De laatste echte vernieuwing op het gebied van carrosserieën dateert reeds van 1923, toen V. Lancia de Lambda uitbracht : de eerste auto ter wereld met een zelfdragend koetswerk. Het chassis maakt plaats voor een strukturele rigiditeit, verdeeld over de hele carrosserie.
Na de Tweede Wereldoorlog neemt een legende vorm aan in Modena, waar Enzo Ferrari, bijgestaan door een team briljante ingenieurs (Colombo, vervolgens Bizzarini en vele anderen), de Italiaanse auto-industrie heel wat adelbrieven meegeeft in de vorm van het type 149, de 250, de Dino en de P4 tot de huidige 456 GT. Deze geschiedenis gaat ononderbroken verder : het zijn mytische, vaak uitzonderlijke wagens, soms goed zonder meer, maar nooit slecht. Zij maken dit nog jonge merk (het ontstond pas in 1946) tot het tweede meest prestigieuze automerk ter wereld, na Bugatti.

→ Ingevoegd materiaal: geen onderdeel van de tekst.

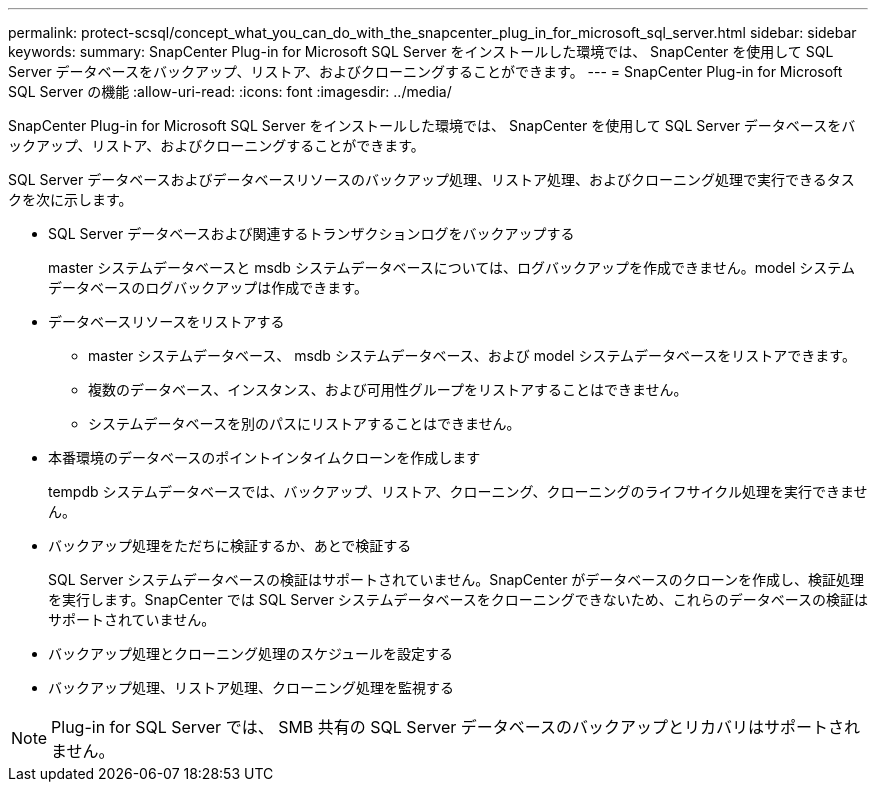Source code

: ---
permalink: protect-scsql/concept_what_you_can_do_with_the_snapcenter_plug_in_for_microsoft_sql_server.html 
sidebar: sidebar 
keywords:  
summary: SnapCenter Plug-in for Microsoft SQL Server をインストールした環境では、 SnapCenter を使用して SQL Server データベースをバックアップ、リストア、およびクローニングすることができます。 
---
= SnapCenter Plug-in for Microsoft SQL Server の機能
:allow-uri-read: 
:icons: font
:imagesdir: ../media/


[role="lead"]
SnapCenter Plug-in for Microsoft SQL Server をインストールした環境では、 SnapCenter を使用して SQL Server データベースをバックアップ、リストア、およびクローニングすることができます。

SQL Server データベースおよびデータベースリソースのバックアップ処理、リストア処理、およびクローニング処理で実行できるタスクを次に示します。

* SQL Server データベースおよび関連するトランザクションログをバックアップする
+
master システムデータベースと msdb システムデータベースについては、ログバックアップを作成できません。model システムデータベースのログバックアップは作成できます。

* データベースリソースをリストアする
+
** master システムデータベース、 msdb システムデータベース、および model システムデータベースをリストアできます。
** 複数のデータベース、インスタンス、および可用性グループをリストアすることはできません。
** システムデータベースを別のパスにリストアすることはできません。


* 本番環境のデータベースのポイントインタイムクローンを作成します
+
tempdb システムデータベースでは、バックアップ、リストア、クローニング、クローニングのライフサイクル処理を実行できません。

* バックアップ処理をただちに検証するか、あとで検証する
+
SQL Server システムデータベースの検証はサポートされていません。SnapCenter がデータベースのクローンを作成し、検証処理を実行します。SnapCenter では SQL Server システムデータベースをクローニングできないため、これらのデータベースの検証はサポートされていません。

* バックアップ処理とクローニング処理のスケジュールを設定する
* バックアップ処理、リストア処理、クローニング処理を監視する



NOTE: Plug-in for SQL Server では、 SMB 共有の SQL Server データベースのバックアップとリカバリはサポートされません。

Er was overigens niet alleen Ferrari. Voor de oorlog beleefden de ondertussen geruïneerde broers Maserati hun glorietijd. Nadat zij de kontrole over hun zaak hadden verloren, richtten zij Osca op. Ook deze oude firma kent een uitzonderlijke geschiedenis. De overige GT’s van de jaren ’50 en ’60 nemen het op de weg op tegen de 250, de 275 en andere Daytona’s die namen dragen als Mistral, Ghibli (namen van winden), Indy (ter herinnering aan een overwinning in Indianapolis), Bora, Khamsin, en in een later stadium de Siturbo. Vandaag bekleden zij een plaats zoals eigenaar Fiat het gewenst heeft in het zogenaamde commerciële marktsegment, tussen Alfa-Romeo/Lancia en Ferrari.
In Turijn
lanceert Ferrucio Lamborghini, die fortuin heeft gemaakt met landbouwtraktors en airconditioning, in 1963 zijn 350 GT. Hij is op dat ogenblik zevenenveertig en droomt ervan de mechanische suprematie te doorbreken van zijn rivaal Ferrari, die nauwelijks enkele kilometers verderop gevestigd is. Hij heeft genoeg van de Ferrari’s, die in zijn ogen te veel gebreken vertonen. De schoonheid van de 350 GT is omstreden. Het is beslist een agressief karretje, maar de verhoudingen van het ontwerp van Scaglione, getekend bij Bertone, liggen hier en daar een beetje moeilijk. De 350 GT is echter uitgerust met een 12-kleppen motor met vier bovenliggende nokkenassen iets wat Ferrari op dat moment nog niet kan bieden. De grens van 250 km/u wordt bereikt zonder te verpinken. Het proefstuk is geslaagd. In 1967 komt de kracht van dit kleine merk dat aan geen enkele wedstrijd deelneemt pas goed tot uiting met de Miura. Dit is de eerste toerauto met een dwarsmotor voor de achteras en een geïntegreerde achterwielaandrijving : een opstelling die nadien de regel wordt voor heel wat wedstrijdwagens. De Miura zet nooit geziene prestaties neer en het ontwerp van Marcelo Gandini wordt één van de grote klassiekers uit de autogeschiedenis. Om deze technisch superieure wagen te besturen, moet je echter over de nodige rijvaardigheid beschikken. Hij is immers moeilijk op de baan te houden bij hoge snelheden. Aërodynamika was in die dagen een nog niet zo vertrouwd begrip in de ontwerpbureaus. De Miura was nogal licht, middelmatig afgewerkt en zat vol kleine foutjes, maar hij was zowat het meest begerenswaardige wat Italië in die tijd te bieden had. Het blok motor/versnellingsbak alleen al was een waar staaltje van mechanisch vernuft en gietkunst.
In Milaan
vindt een mirakel plaats. In 1945 vertoont het imago van Alfa-Romeo nog steeds veel gelijkenis met dat van voor de oorlog. Het merk wordt geassocieerd met uitzonderlijke wagens, sportief of luxueus, exclusief en vooral ook peperduur. Op veel punten kunnen ze de vergelijking doorstaan met een Bugatti. De sportieve topprestaties van het merk, onder het wapenschild van Milaan en het blazoen van de Visconti’s, zijn algemeen bekend. De produktie is echter een lachertje. De wederopbouw van Europa is op dat ogenblik volop aan de gang, en Alfa-Romeo is genoodzaakt zijn strategie volledig te herzien om niet van de markt te worden geveegd. Er komt een eerste reaktie in 1950 met de 1900, de eerste auto met zelfdragend koetswerk die de firma als grote reeks uitbrengt. Alfa-Romeo heeft de grote naoorlogse sprong kunnen maken en is gered.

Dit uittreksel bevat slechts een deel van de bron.